El asunto de los negocios es más que un negocio/Laura Tyson, a former chair of the US President’s Council of Economic Advisers, is a professor at the Haas School of Business at the University of California, Berkeley.
Traducido del inglés por Carlos Manzano.
Project Syndicate | 31 de octubre de 2013
En fecha anterior de este año, Robert Symons, de la Escuela de
Administración de Empresas de Harvard, lanzó una acusación despiadada a las
empresas y escuelas de administración de empresas americanas. Sostuvo que las
empresas americanas se habían vuelto faltas de juicio e incapaces de centrarse
y habían dejado de ser competitivas, en parte porque las escuelas de
administración de empresas estaban convenciéndolas para que adoptaran una larga
lista de valores nebulosos y halagadores de su buena conciencia, como, por
ejemplo, la responsabilidad social, la sostenibilidad medioambiental y la lucha
contra la exclusión.
Reavivando una famosa andanada de Milton Friedman en 1970, Simons sostuvo
que la única misión de una empresa es la de “competir y vencer”. También
Friedman mantuvo que todo lo que no fuera ganar dinero era una distracción.
Es difícil negar la atractiva simplicidad de ese argumento. ¿Quién negaría
que las empresas tienen el claro deber de obtener beneficios para sus
accionistas o que la mayoría de éstos invierten primordialmente para ganar
dinero y no para mejorar el mundo? ¿Por qué hacerlo más complicado?
Porque lo es.
En primer lugar, la mayoría de las referencias al argumento de Friedman
pasan por alto su reconocimiento de las limitaciones de la actuación de las
empresas. Dicho con sus propias palabras, las empresas deben “ganar el mayor
dinero posible sin por ello dejar de ajustarse a las normas básicas de la
sociedad, tanto las encarnadas en la ley como las encarnadas en la tradición
ética”. Dicho de otro modo, el cumplimiento de la ley no basta. Algunas
limitaciones éticas, como, por ejemplo, los derechos humanos fundamentales,
reflejan valores universales; otras varían con el paso del tiempo, la ubicación
y las situaciones.
En segundo lugar, no todos los accionistas son iguales. Como ha dicho Lynn
Stout, de la Facultad de Derecho de la Universidad de Cornell, son “seres
humanos con marcos temporales de inversión diferentes, intereses ex ante y ex
post diferentes, diferentes grados de diversificación y actitudes diferentes
respecto del sacrificio de la riqueza personal para aplicar las normas éticas y
no perjudicar a los demás”. También difieren en sus actitud para con el riesgo.
La obtención del máximo valor para los accionistas en un período
determinado puede satisfacer los intereses de algunos de ellos, pero viola los
de otros. La simplista teoría de la obtención del máximo beneficio pasa por
alto los intereses encontrados de los diversos accionistas. En realidad, al
adoptar decisiones empresariales, tienen que armonizar dichos intereses.

◆ OBJETIVO DEL EJERCICIO:
Reproduce sin cambios el pasaje del artículo sobre la misión de las empresas que empieza en las palabras "Traducido del inglés" y termina después de "contra la exclusión.". Los registros son material aparte y no guardan relación con el artículo.

◆ REGISTROS EXTRAÍDOS:
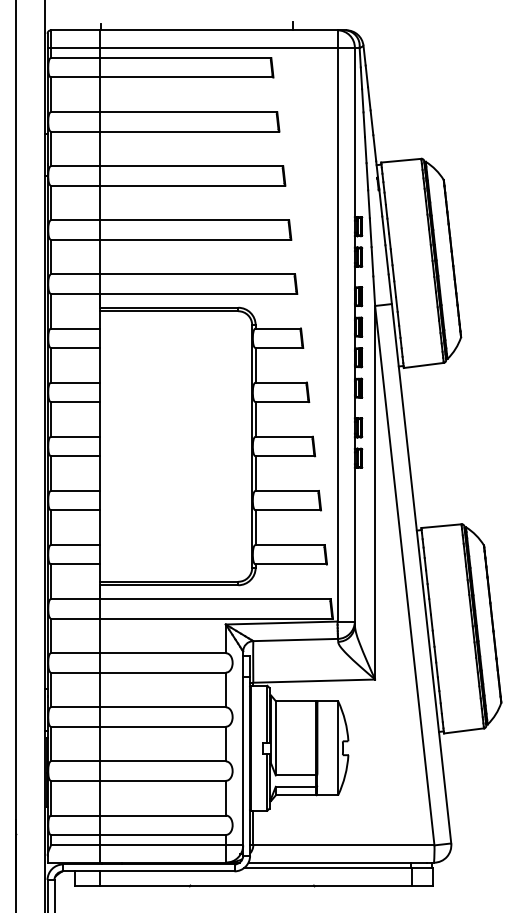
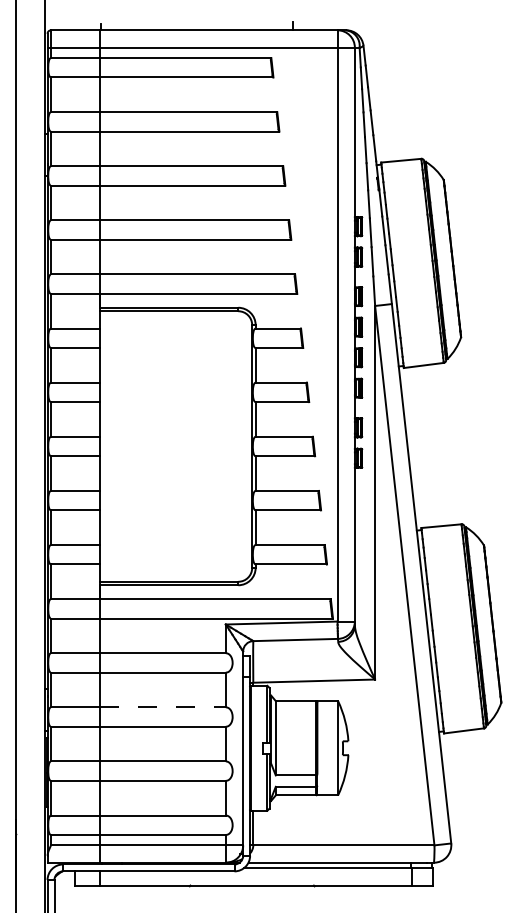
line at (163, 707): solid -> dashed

---

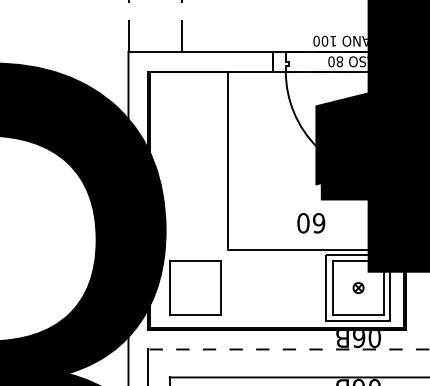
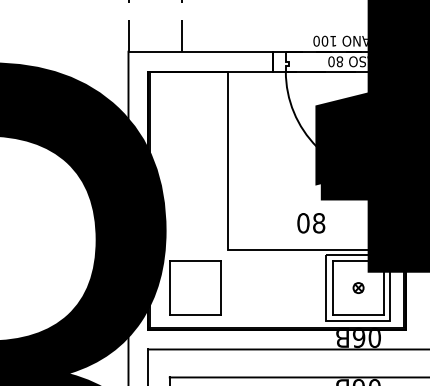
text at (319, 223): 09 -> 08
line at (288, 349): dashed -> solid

◆ RESULTADO ESPERADO:
Traducido del inglés por Carlos Manzano.
Project Syndicate | 31 de octubre de 2013
En fecha anterior de este año, Robert Symons, de la Escuela de
Administración de Empresas de Harvard, lanzó una acusación despiadada a las
empresas y escuelas de administración de empresas americanas. Sostuvo que las
empresas americanas se habían vuelto faltas de juicio e incapaces de centrarse
y habían dejado de ser competitivas, en parte porque las escuelas de
administración de empresas estaban convenciéndolas para que adoptaran una larga
lista de valores nebulosos y halagadores de su buena conciencia, como, por
ejemplo, la responsabilidad social, la sostenibilidad medioambiental y la lucha
contra la exclusión.